Python image processing seven: image spatial sharpening

1. Image edge detection

Differential operators, which can be used for edge detection and feature extraction. The filtering operation is performed through the filters module in the skimage library
.

1. Roberts operator

Roberts operator is used to detect edges,

Calling format:
edges=filters.roberts(image)
can also use Roberts' cross kernel to filter to achieve the purpose of detecting cross edges.
The function corresponding to the positive diagonal difference operator is: roberts_pos_diag(image)
The function corresponding to the negative diagonal difference operator is: roberts_neg_diag(image)

Example 1: Read in a digital image and use the Roberts operator to detect the edge of the image.
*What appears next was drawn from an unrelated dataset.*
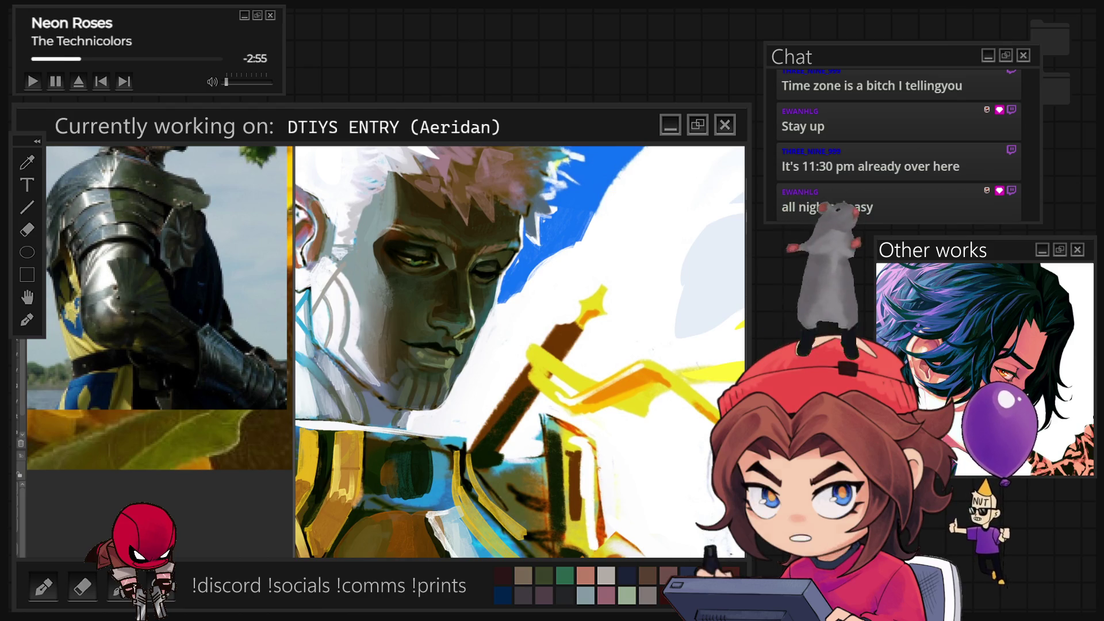
pyautogui.press('Tab')
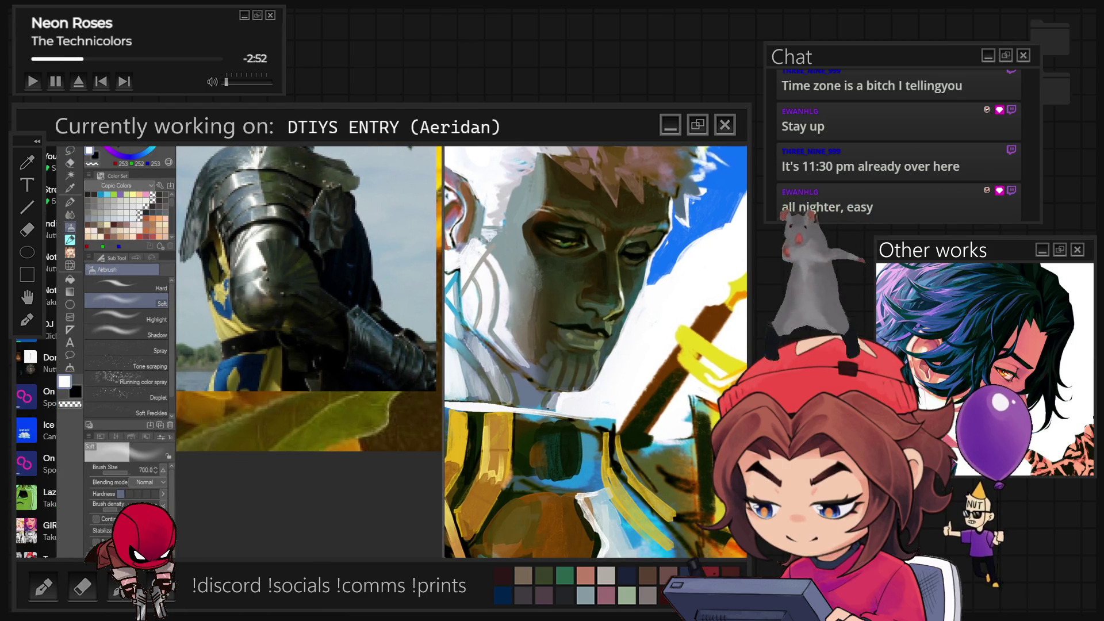
# Step: Hide the palettes, paint eye and cheek detail with a smaller brush, then zoom out
pyautogui.press('Tab')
The code example is as follows:

from skimage import data,filters,io 
import matplotlib.pyplot as plt 
from matplotlib.font_manager import FontProperties 
font_set=FontProperties(fname=r"c:\windows\fonts\simsun.ttc",size=12)

img=data.camera()

dst_neg=filters.roberts_neg_diag(img) 
dst_pos=filters.roberts_pos_diag(img) 
dst=filters.roberts(img)

plt.figure('filters',figsize=(8,8))

plt.subplot(221)
plt.title('原图像',fontproperties=font_set) 
plt.imshow(img,plt.cm.gray)

plt.subplot(222) 
plt.title('负对角线算子',fontproperties=font_set) 
plt.imshow(dst_neg,plt.cm.gray)

plt.subplot(223) 
plt.title('正对角线算子',fontproperties=font_set) 
plt.imshow(dst_pos,plt.cm.gray)

plt.subplot(224) 
plt.title('Robers 算子',fontproperties=font_set) 
plt.imshow(dst,plt.cm.gray)
plt.show()

output:
accc

2. Sobel operator

The calling format of the sobel operator function is:

edges=filters.sobel(image)
The function corresponding to the horizontal edge detection operator is: sobel_h(image)
The function corresponding to the vertical edge detection operator is: sobel_v(image)
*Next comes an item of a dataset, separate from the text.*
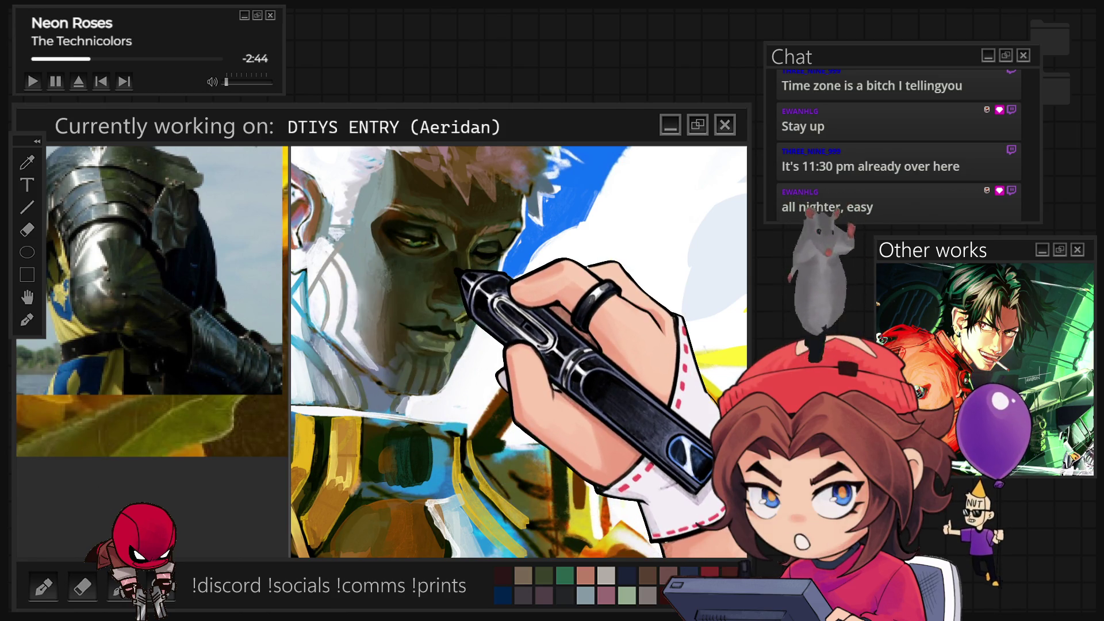
pyautogui.press('bracketleft')
pyautogui.press('bracketleft')
pyautogui.press('bracketleft')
Example 2: Read in a digital image, use the Sobel operator to detect the edge of the image, the code example is as follows:

from skimage import data,filters,io 
import matplotlib.pyplot as plt 
from matplotlib.font_manager import FontProperties 
font_set=FontProperties(fname=r"c:\windows\fonts\simsun.ttc",size=12)

img=data.camera()

img_h=filters.sobel_h(img) 
img_v=filters.sobel_v(img) 
img_sobel=filters.sobel(img)

plt.figure('filters',figsize=(8,8))

plt.subplot(221) 
plt.title('原图像',fontproperties=font_set) 
plt.imshow(img,plt.cm.gray)

plt.subplot(222) 
plt.title('水平边缘',fontproperties=font_set) 
plt.imshow(img_h,plt.cm.gray)

plt.subplot(223) 
plt.title('垂直边缘',fontproperties=font_set) 
plt.imshow(img_v,plt.cm.gray)

plt.subplot(224) 
plt.title('Sobel 算子',fontproperties=font_set) 
plt.imshow(img_sobel,plt.cm.gray)
plt.show()

output:
adv

3. Prewitt operator

The function is the same as sobel,

Call format:
edges=filters.prewitt(image)
The function corresponding to the horizontal edge detection operator is: prewitt_h(image)
The function corresponding to the vertical edge detection operator is: prewitt_v(image)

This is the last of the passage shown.